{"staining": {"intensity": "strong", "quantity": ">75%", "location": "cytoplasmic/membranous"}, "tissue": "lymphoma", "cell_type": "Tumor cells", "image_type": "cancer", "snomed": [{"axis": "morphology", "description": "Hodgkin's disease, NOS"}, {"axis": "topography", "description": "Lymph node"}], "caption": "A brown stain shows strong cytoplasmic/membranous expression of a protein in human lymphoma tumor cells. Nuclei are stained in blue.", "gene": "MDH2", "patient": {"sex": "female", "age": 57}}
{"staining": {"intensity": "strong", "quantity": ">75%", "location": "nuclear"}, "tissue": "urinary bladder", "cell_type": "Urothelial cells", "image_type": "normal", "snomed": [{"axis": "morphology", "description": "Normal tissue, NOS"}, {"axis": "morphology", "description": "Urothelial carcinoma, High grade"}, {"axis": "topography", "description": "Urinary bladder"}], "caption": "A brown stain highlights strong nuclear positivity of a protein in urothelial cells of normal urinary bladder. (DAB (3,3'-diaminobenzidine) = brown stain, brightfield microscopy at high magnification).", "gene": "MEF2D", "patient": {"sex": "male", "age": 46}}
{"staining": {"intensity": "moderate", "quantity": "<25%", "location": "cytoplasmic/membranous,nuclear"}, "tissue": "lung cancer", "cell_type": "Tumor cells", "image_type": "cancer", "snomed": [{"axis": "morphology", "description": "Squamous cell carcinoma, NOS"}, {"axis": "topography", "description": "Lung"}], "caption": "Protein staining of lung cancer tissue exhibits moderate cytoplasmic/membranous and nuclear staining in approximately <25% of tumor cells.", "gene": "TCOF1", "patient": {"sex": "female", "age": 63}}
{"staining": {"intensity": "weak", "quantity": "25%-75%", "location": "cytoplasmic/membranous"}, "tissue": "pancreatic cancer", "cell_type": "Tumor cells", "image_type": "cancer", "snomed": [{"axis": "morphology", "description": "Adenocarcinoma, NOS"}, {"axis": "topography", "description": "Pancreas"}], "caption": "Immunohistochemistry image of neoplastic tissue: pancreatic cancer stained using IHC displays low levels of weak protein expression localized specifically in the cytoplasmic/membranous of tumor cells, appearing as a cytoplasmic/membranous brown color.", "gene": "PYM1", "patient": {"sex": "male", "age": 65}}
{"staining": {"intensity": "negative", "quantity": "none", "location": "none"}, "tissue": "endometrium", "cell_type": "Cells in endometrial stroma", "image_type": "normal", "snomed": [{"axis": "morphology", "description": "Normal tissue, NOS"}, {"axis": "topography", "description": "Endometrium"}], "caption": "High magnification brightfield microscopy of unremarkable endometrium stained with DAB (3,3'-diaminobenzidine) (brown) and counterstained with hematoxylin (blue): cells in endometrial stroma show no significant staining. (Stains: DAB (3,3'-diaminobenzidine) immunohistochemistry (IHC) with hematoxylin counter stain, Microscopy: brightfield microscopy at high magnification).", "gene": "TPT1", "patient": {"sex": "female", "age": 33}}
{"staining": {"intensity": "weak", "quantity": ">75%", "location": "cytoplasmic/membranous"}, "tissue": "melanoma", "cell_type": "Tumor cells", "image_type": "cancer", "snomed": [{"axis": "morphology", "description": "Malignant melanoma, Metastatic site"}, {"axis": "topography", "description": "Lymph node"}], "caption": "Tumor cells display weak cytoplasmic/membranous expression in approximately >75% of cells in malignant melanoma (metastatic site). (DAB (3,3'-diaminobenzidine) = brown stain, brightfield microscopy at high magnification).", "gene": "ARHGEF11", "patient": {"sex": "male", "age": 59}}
++++++
WHAT YOU HAVE TO DO
Set down all of the entries again, keeping every line exactly as it is.

ANSWER TO THIS EXERCISE
{"staining": {"intensity": "strong", "quantity": ">75%", "location": "cytoplasmic/membranous"}, "tissue": "lymphoma", "cell_type": "Tumor cells", "image_type": "cancer", "snomed": [{"axis": "morphology", "description": "Hodgkin's disease, NOS"}, {"axis": "topography", "description": "Lymph node"}], "caption": "A brown stain shows strong cytoplasmic/membranous expression of a protein in human lymphoma tumor cells. Nuclei are stained in blue.", "gene": "MDH2", "patient": {"sex": "female", "age": 57}}
{"staining": {"intensity": "strong", "quantity": ">75%", "location": "nuclear"}, "tissue": "urinary bladder", "cell_type": "Urothelial cells", "image_type": "normal", "snomed": [{"axis": "morphology", "description": "Normal tissue, NOS"}, {"axis": "morphology", "description": "Urothelial carcinoma, High grade"}, {"axis": "topography", "description": "Urinary bladder"}], "caption": "A brown stain highlights strong nuclear positivity of a protein in urothelial cells of normal urinary bladder. (DAB (3,3'-diaminobenzidine) = brown stain, brightfield microscopy at high magnification).", "gene": "MEF2D", "patient": {"sex": "male", "age": 46}}
{"staining": {"intensity": "moderate", "quantity": "<25%", "location": "cytoplasmic/membranous,nuclear"}, "tissue": "lung cancer", "cell_type": "Tumor cells", "image_type": "cancer", "snomed": [{"axis": "morphology", "description": "Squamous cell carcinoma, NOS"}, {"axis": "topography", "description": "Lung"}], "caption": "Protein staining of lung cancer tissue exhibits moderate cytoplasmic/membranous and nuclear staining in approximately <25% of tumor cells.", "gene": "TCOF1", "patient": {"sex": "female", "age": 63}}
{"staining": {"intensity": "weak", "quantity": "25%-75%", "location": "cytoplasmic/membranous"}, "tissue": "pancreatic cancer", "cell_type": "Tumor cells", "image_type": "cancer", "snomed": [{"axis": "morphology", "description": "Adenocarcinoma, NOS"}, {"axis": "topography", "description": "Pancreas"}], "caption": "Immunohistochemistry image of neoplastic tissue: pancreatic cancer stained using IHC displays low levels of weak protein expression localized specifically in the cytoplasmic/membranous of tumor cells, appearing as a cytoplasmic/membranous brown color.", "gene": "PYM1", "patient": {"sex": "male", "age": 65}}
{"staining": {"intensity": "negative", "quantity": "none", "location": "none"}, "tissue": "endometrium", "cell_type": "Cells in endometrial stroma", "image_type": "normal", "snomed": [{"axis": "morphology", "description": "Normal tissue, NOS"}, {"axis": "topography", "description": "Endometrium"}], "caption": "High magnification brightfield microscopy of unremarkable endometrium stained with DAB (3,3'-diaminobenzidine) (brown) and counterstained with hematoxylin (blue): cells in endometrial stroma show no significant staining. (Stains: DAB (3,3'-diaminobenzidine) immunohistochemistry (IHC) with hematoxylin counter stain, Microscopy: brightfield microscopy at high magnification).", "gene": "TPT1", "patient": {"sex": "female", "age": 33}}
{"staining": {"intensity": "weak", "quantity": ">75%", "location": "cytoplasmic/membranous"}, "tissue": "melanoma", "cell_type": "Tumor cells", "image_type": "cancer", "snomed": [{"axis": "morphology", "description": "Malignant melanoma, Metastatic site"}, {"axis": "topography", "description": "Lymph node"}], "caption": "Tumor cells display weak cytoplasmic/membranous expression in approximately >75% of cells in malignant melanoma (metastatic site). (DAB (3,3'-diaminobenzidine) = brown stain, brightfield microscopy at high magnification).", "gene": "ARHGEF11", "patient": {"sex": "male", "age": 59}}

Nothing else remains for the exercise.